• [Excerpted passage]
______

# TSD first or TKD



## trueaspirer (Jun 5, 2006)

I heard that Tae Kwan Do is descended from Tang Soo Do. A little while later, someone told me the opposite. If someone could tell me which one it is, with some support evidence so I can finally be at rest about this issue, that would be much appreciated.


----------



## Makalakumu (Jun 5, 2006)

History regarding this stuff has been rewritten so many times, regarding this stuff, that it ceases to have any meaning.  There is quite a bit of obfuscation on this subject.


----------



## Ian wallace (Jun 19, 2006)

both are their own styles Because the masters had studied in different places and even in different countries during the japanese occupation, the masters were influenced by different styles. One master, Hwang Kee, spent his early years in Korea secretly training, practicing, and perfecting his skills in Tae Kyun and Soo Bahk Do but this does not signify that two are one. 
During the Japanese occupation, Master Hwang was arrested and imprisoned by the Japanese. He escaped and fled to Manchuria, where he continued to train in empty hand forms. When he returned to Korea from China in 1945, Grandmaster Hwang Kee established his first school in Seoul, Korea: *Tang Soo Do Moo Duk Kwan*. Grandmaster Hwang Kee's school promoted brotherhood and the development of virtue according to "the way of the worthy hand."

______

• [Source data]
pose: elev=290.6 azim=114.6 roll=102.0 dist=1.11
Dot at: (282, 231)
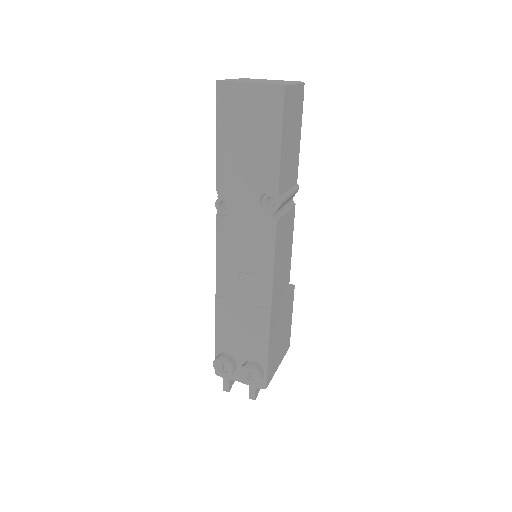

______

• [Exercise] In the thread on whether Tang Soo Do or Tae Kwan Do came first, why does Ian wallace say both are their own styles? Answer in one to three sentences. You won't need the data for this.

• [Solved exercise] The masters had studied in different places, and even in different countries, during the Japanese occupation. Because of that, they were influenced by different styles.